Reproduce exactly the opening lines of the listing, stopping after the line that contains "staining of renal" and including it.

Source material section start

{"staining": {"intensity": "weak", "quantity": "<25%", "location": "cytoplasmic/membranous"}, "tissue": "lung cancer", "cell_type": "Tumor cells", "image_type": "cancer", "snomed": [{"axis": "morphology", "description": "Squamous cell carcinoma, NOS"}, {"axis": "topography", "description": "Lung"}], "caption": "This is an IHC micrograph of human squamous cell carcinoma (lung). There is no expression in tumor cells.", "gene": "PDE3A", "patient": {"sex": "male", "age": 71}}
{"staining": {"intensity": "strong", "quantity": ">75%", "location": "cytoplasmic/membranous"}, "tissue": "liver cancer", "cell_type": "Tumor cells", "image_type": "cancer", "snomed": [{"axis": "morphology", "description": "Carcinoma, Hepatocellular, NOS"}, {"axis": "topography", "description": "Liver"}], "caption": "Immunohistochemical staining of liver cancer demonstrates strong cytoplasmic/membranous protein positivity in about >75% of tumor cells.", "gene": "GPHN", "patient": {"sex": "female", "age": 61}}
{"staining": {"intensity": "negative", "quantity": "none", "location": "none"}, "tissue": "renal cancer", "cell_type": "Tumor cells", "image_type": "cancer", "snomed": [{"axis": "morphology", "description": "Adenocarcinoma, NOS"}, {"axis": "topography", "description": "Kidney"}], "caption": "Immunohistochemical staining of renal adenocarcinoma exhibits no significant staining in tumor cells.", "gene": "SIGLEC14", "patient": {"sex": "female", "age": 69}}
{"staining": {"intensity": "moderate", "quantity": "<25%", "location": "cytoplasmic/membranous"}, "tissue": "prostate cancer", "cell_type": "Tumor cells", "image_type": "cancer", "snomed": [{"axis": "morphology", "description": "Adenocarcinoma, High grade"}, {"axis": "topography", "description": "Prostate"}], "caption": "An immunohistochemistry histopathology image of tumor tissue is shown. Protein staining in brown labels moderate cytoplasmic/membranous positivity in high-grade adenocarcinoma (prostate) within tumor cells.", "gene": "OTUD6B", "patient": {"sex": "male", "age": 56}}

Source material section end

● **Result of this exercise**:
{"staining": {"intensity": "weak", "quantity": "<25%", "location": "cytoplasmic/membranous"}, "tissue": "lung cancer", "cell_type": "Tumor cells", "image_type": "cancer", "snomed": [{"axis": "morphology", "description": "Squamous cell carcinoma, NOS"}, {"axis": "topography", "description": "Lung"}], "caption": "This is an IHC micrograph of human squamous cell carcinoma (lung). There is no expression in tumor cells.", "gene": "PDE3A", "patient": {"sex": "male", "age": 71}}
{"staining": {"intensity": "strong", "quantity": ">75%", "location": "cytoplasmic/membranous"}, "tissue": "liver cancer", "cell_type": "Tumor cells", "image_type": "cancer", "snomed": [{"axis": "morphology", "description": "Carcinoma, Hepatocellular, NOS"}, {"axis": "topography", "description": "Liver"}], "caption": "Immunohistochemical staining of liver cancer demonstrates strong cytoplasmic/membranous protein positivity in about >75% of tumor cells.", "gene": "GPHN", "patient": {"sex": "female", "age": 61}}
{"staining": {"intensity": "negative", "quantity": "none", "location": "none"}, "tissue": "renal cancer", "cell_type": "Tumor cells", "image_type": "cancer", "snomed": [{"axis": "morphology", "description": "Adenocarcinoma, NOS"}, {"axis": "topography", "description": "Kidney"}], "caption": "Immunohistochemical staining of renal adenocarcinoma exhibits no significant staining in tumor cells.", "gene": "SIGLEC14", "patient": {"sex": "female", "age": 69}}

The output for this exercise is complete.